(Stored data)
--- --- ---
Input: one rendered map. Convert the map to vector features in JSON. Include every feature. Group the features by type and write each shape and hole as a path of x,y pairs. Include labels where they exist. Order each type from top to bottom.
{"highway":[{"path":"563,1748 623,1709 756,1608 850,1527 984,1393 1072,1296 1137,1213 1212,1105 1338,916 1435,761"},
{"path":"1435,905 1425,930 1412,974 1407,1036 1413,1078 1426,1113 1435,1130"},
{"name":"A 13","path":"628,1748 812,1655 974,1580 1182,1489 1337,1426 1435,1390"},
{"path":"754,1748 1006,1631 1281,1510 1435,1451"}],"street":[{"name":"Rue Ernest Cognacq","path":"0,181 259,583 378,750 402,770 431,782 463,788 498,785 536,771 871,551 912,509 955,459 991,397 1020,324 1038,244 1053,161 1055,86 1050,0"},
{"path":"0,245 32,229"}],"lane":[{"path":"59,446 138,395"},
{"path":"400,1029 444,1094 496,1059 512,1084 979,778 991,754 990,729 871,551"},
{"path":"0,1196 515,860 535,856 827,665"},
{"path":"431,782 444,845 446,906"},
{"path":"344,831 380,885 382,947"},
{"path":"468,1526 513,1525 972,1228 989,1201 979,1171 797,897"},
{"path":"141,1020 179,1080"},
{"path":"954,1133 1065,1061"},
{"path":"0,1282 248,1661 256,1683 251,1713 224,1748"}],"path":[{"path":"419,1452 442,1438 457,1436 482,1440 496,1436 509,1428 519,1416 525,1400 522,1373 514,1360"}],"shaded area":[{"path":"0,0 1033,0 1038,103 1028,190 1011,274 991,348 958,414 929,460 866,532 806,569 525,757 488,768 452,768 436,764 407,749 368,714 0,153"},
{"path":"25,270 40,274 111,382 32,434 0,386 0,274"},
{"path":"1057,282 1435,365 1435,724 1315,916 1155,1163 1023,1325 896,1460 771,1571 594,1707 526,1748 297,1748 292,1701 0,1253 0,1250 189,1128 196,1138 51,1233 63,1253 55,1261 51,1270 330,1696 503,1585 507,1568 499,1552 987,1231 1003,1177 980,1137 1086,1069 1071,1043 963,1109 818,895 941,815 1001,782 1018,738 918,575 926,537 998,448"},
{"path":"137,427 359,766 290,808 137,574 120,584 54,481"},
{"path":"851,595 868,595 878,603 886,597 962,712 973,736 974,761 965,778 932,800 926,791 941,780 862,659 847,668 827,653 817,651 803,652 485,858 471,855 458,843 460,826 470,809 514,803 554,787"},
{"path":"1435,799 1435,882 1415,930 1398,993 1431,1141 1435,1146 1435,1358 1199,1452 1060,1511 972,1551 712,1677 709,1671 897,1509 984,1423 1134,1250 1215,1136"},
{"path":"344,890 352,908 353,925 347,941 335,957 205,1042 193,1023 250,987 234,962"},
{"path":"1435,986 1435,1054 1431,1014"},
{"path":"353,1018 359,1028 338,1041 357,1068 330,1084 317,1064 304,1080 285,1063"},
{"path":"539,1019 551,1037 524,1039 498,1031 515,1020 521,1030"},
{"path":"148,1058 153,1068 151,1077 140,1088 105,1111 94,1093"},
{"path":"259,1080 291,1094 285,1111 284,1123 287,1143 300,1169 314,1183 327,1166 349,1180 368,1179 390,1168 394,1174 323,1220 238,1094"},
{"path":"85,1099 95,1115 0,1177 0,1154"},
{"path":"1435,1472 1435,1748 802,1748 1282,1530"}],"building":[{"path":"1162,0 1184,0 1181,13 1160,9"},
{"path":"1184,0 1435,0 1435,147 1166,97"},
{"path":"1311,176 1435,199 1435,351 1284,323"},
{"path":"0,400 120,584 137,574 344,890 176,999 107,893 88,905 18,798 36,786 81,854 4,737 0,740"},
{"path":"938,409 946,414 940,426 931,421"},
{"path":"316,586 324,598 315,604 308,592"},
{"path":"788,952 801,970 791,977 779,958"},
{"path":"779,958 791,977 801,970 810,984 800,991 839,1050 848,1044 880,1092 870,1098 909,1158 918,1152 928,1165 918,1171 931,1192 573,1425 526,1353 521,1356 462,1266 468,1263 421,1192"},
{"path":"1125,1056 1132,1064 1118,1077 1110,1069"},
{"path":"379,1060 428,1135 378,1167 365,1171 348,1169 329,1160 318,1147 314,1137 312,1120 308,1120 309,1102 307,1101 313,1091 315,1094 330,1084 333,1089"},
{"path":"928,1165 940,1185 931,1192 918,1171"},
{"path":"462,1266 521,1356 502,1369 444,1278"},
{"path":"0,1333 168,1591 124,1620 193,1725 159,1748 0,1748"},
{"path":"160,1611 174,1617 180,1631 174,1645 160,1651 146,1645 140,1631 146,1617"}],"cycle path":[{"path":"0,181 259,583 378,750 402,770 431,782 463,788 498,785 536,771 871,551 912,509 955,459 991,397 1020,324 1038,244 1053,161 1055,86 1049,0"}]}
--- --- ---
Directions for this task: What is needed is an exact transcription of every entry above.

Your solution:
Input: one rendered map. Convert the map to vector features in JSON. Include every feature. Group the features by type and write each shape and hole as a path of x,y pairs. Include labels where they exist. Order each type from top to bottom.
{"highway":[{"path":"563,1748 623,1709 756,1608 850,1527 984,1393 1072,1296 1137,1213 1212,1105 1338,916 1435,761"},
{"path":"1435,905 1425,930 1412,974 1407,1036 1413,1078 1426,1113 1435,1130"},
{"name":"A 13","path":"628,1748 812,1655 974,1580 1182,1489 1337,1426 1435,1390"},
{"path":"754,1748 1006,1631 1281,1510 1435,1451"}],"street":[{"name":"Rue Ernest Cognacq","path":"0,181 259,583 378,750 402,770 431,782 463,788 498,785 536,771 871,551 912,509 955,459 991,397 1020,324 1038,244 1053,161 1055,86 1050,0"},
{"path":"0,245 32,229"}],"lane":[{"path":"59,446 138,395"},
{"path":"400,1029 444,1094 496,1059 512,1084 979,778 991,754 990,729 871,551"},
{"path":"0,1196 515,860 535,856 827,665"},
{"path":"431,782 444,845 446,906"},
{"path":"344,831 380,885 382,947"},
{"path":"468,1526 513,1525 972,1228 989,1201 979,1171 797,897"},
{"path":"141,1020 179,1080"},
{"path":"954,1133 1065,1061"},
{"path":"0,1282 248,1661 256,1683 251,1713 224,1748"}],"path":[{"path":"419,1452 442,1438 457,1436 482,1440 496,1436 509,1428 519,1416 525,1400 522,1373 514,1360"}],"shaded area":[{"path":"0,0 1033,0 1038,103 1028,190 1011,274 991,348 958,414 929,460 866,532 806,569 525,757 488,768 452,768 436,764 407,749 368,714 0,153"},
{"path":"25,270 40,274 111,382 32,434 0,386 0,274"},
{"path":"1057,282 1435,365 1435,724 1315,916 1155,1163 1023,1325 896,1460 771,1571 594,1707 526,1748 297,1748 292,1701 0,1253 0,1250 189,1128 196,1138 51,1233 63,1253 55,1261 51,1270 330,1696 503,1585 507,1568 499,1552 987,1231 1003,1177 980,1137 1086,1069 1071,1043 963,1109 818,895 941,815 1001,782 1018,738 918,575 926,537 998,448"},
{"path":"137,427 359,766 290,808 137,574 120,584 54,481"},
{"path":"851,595 868,595 878,603 886,597 962,712 973,736 974,761 965,778 932,800 926,791 941,780 862,659 847,668 827,653 817,651 803,652 485,858 471,855 458,843 460,826 470,809 514,803 554,787"},
{"path":"1435,799 1435,882 1415,930 1398,993 1431,1141 1435,1146 1435,1358 1199,1452 1060,1511 972,1551 712,1677 709,1671 897,1509 984,1423 1134,1250 1215,1136"},
{"path":"344,890 352,908 353,925 347,941 335,957 205,1042 193,1023 250,987 234,962"},
{"path":"1435,986 1435,1054 1431,1014"},
{"path":"353,1018 359,1028 338,1041 357,1068 330,1084 317,1064 304,1080 285,1063"},
{"path":"539,1019 551,1037 524,1039 498,1031 515,1020 521,1030"},
{"path":"148,1058 153,1068 151,1077 140,1088 105,1111 94,1093"},
{"path":"259,1080 291,1094 285,1111 284,1123 287,1143 300,1169 314,1183 327,1166 349,1180 368,1179 390,1168 394,1174 323,1220 238,1094"},
{"path":"85,1099 95,1115 0,1177 0,1154"},
{"path":"1435,1472 1435,1748 802,1748 1282,1530"}],"building":[{"path":"1162,0 1184,0 1181,13 1160,9"},
{"path":"1184,0 1435,0 1435,147 1166,97"},
{"path":"1311,176 1435,199 1435,351 1284,323"},
{"path":"0,400 120,584 137,574 344,890 176,999 107,893 88,905 18,798 36,786 81,854 4,737 0,740"},
{"path":"938,409 946,414 940,426 931,421"},
{"path":"316,586 324,598 315,604 308,592"},
{"path":"788,952 801,970 791,977 779,958"},
{"path":"779,958 791,977 801,970 810,984 800,991 839,1050 848,1044 880,1092 870,1098 909,1158 918,1152 928,1165 918,1171 931,1192 573,1425 526,1353 521,1356 462,1266 468,1263 421,1192"},
{"path":"1125,1056 1132,1064 1118,1077 1110,1069"},
{"path":"379,1060 428,1135 378,1167 365,1171 348,1169 329,1160 318,1147 314,1137 312,1120 308,1120 309,1102 307,1101 313,1091 315,1094 330,1084 333,1089"},
{"path":"928,1165 940,1185 931,1192 918,1171"},
{"path":"462,1266 521,1356 502,1369 444,1278"},
{"path":"0,1333 168,1591 124,1620 193,1725 159,1748 0,1748"},
{"path":"160,1611 174,1617 180,1631 174,1645 160,1651 146,1645 140,1631 146,1617"}],"cycle path":[{"path":"0,181 259,583 378,750 402,770 431,782 463,788 498,785 536,771 871,551 912,509 955,459 991,397 1020,324 1038,244 1053,161 1055,86 1049,0"}]}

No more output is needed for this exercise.